Kate ist eine junge Kriegswitwe, sie liebt Rätsel und knifflige Fälle, genau diese Eigenschaft möchte ihre Freundin nutzen, als sie Kate von ihrem verschwundenen Vater erzählt. Der Mann verschwand vor einigen Jahren , doch niemand konnte Licht ins Dunkle bringen. Sofort erklärt Kate sich bereit zu helfen und stößt in dem kleinen Dorf auf eine Mauer des Schweigens. Klar, dass dieses ihren Spürsinn erst recht anstachelt.

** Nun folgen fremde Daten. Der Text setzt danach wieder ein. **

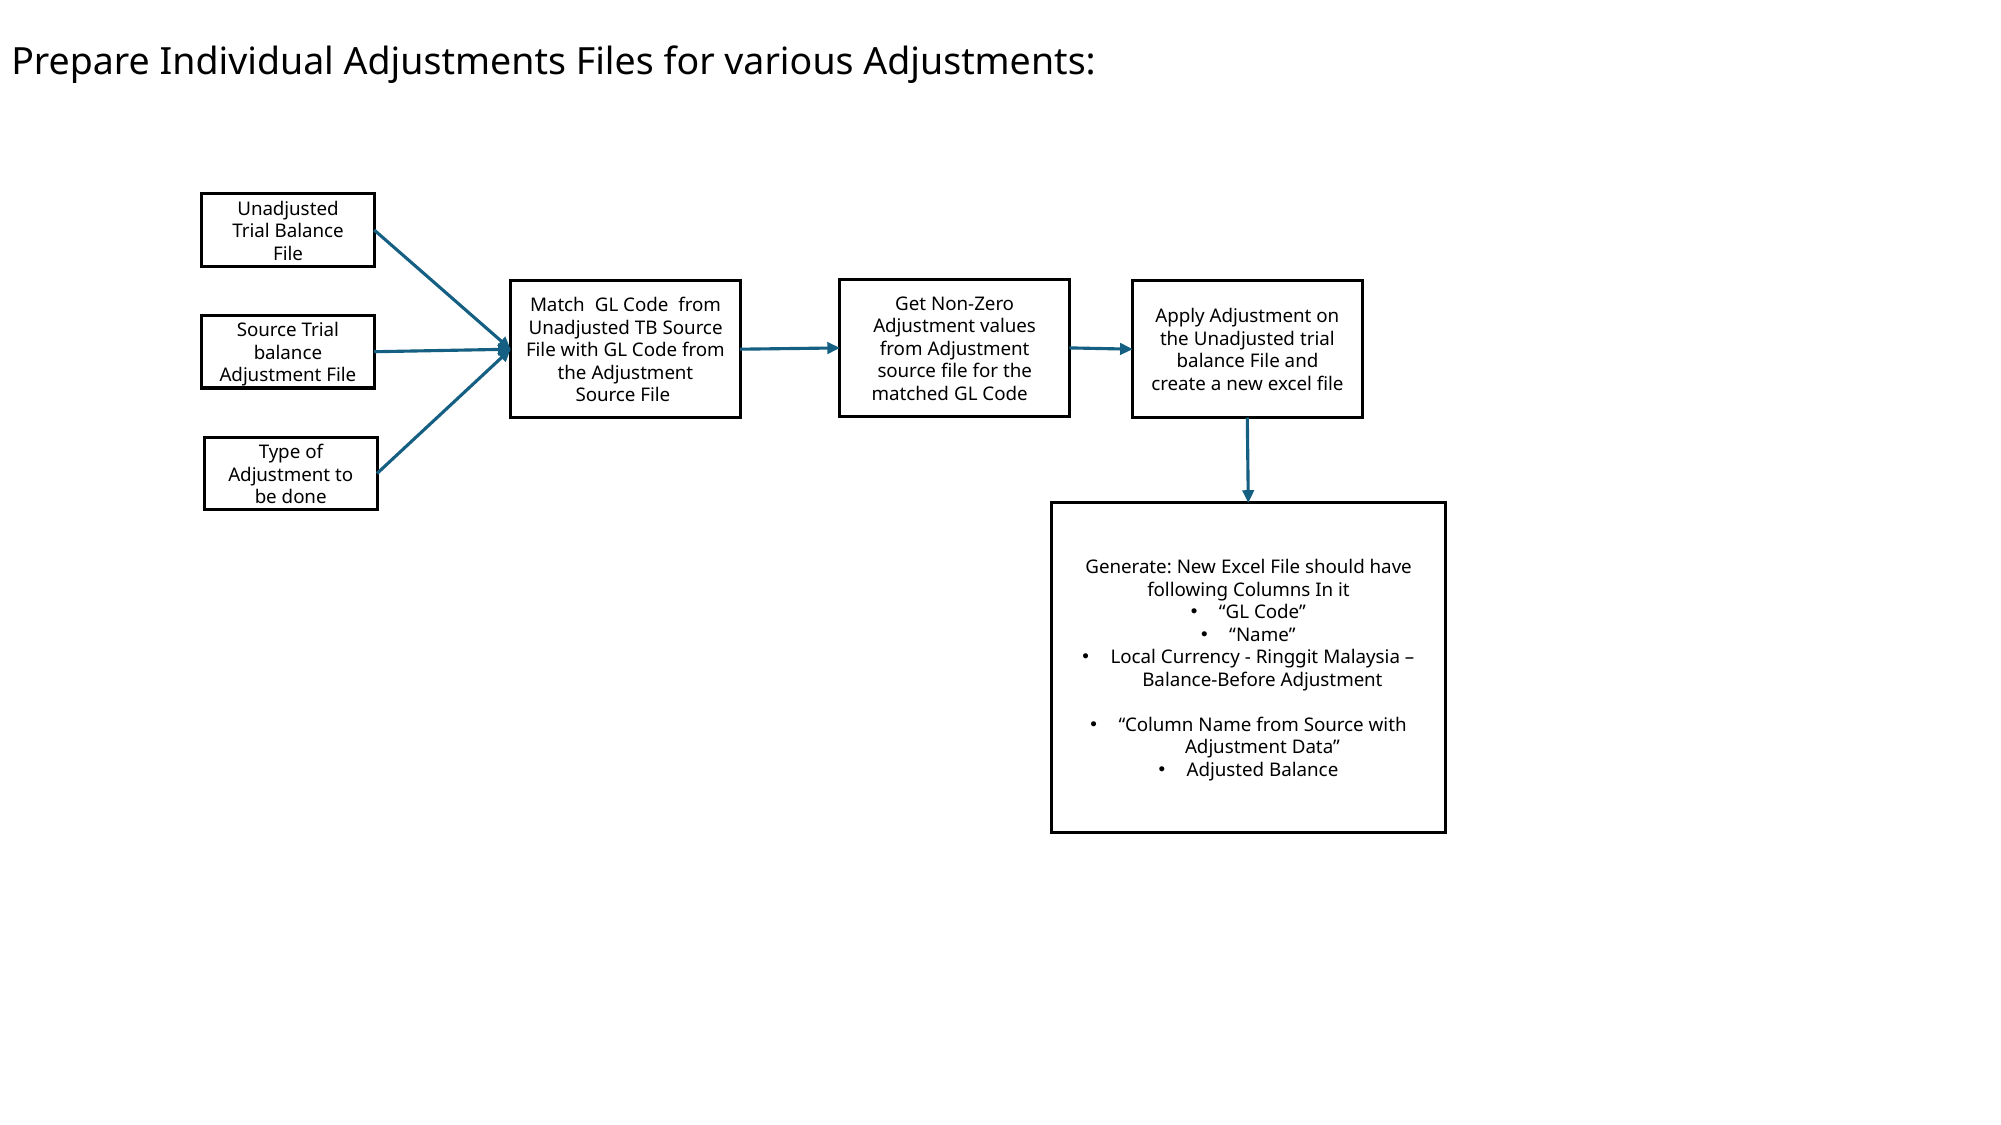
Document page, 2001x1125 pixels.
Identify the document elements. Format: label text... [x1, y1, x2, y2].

text_box Unadjusted Trial Balance File [200, 192, 376, 268]
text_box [376, 348, 512, 474]
text_box Match GL Code from Unadjusted TB Source File with GL Code from the Adjustment Source File [512, 279, 742, 419]
text_box Apply Adjustment on the Unadjusted trial balance File and create a new excel file [1131, 279, 1364, 419]
text_box Type of Adjustment to be done [203, 436, 379, 511]
text_box Prepare Individual Adjustments Files for various Adjustments: [0, 29, 1112, 90]
text_box Source Trial balance Adjustment File [200, 314, 376, 390]
text_box Generate: New Excel File should have following Columns In it “GL Code” “Name” Local Currency - Ringgit Malaysia – Balance-Before Adjustment “Column Name from Source with Adjustment Data” Adjusted Balance [1050, 501, 1447, 834]
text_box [373, 229, 512, 348]
text_box Get Non-Zero Adjustment values from Adjustment source file for the matched GL Code [838, 278, 1071, 418]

Dieser Krimi war für mich persönlich nicht der erste, der in England in den 20-igern spielt und vielleicht konnte ich mich deswegen eher darauf einlassen.
In die Geschichte selbst bin ich sehr gut herein gekommen, da Personen und Handlungsorte bildlich sehr ansprechend beschrieben werden. Ebenso wird das Leben und Arbeiten in den 20-igern ausführlich beschrieben.
Die einzelnen Charaktere sind zwar bereits gut ausgearbeitet, doch könnte ich mir vorstellen, dass in weiteren Romanen gerade die Hauptcharaktere genauer und tiefer beleuchtet werden.
Die Geschichte fand ich sehr angenehm zu lesen, zum einen wegen des flüssigen Schreibstils und zum anderen, weil sie originell und authentisch ist. Die durchdachte Handlung zieht sich gradlinig durch das Buch und es kommen einige Nebenhandlungen vor, die zum Ende hin jedoch zusammen fließen.
Ein unblutiger Krimi , der angenehme Lesemomente beschert und den Leser zu einer Reise nach England in die 20-iger abholt.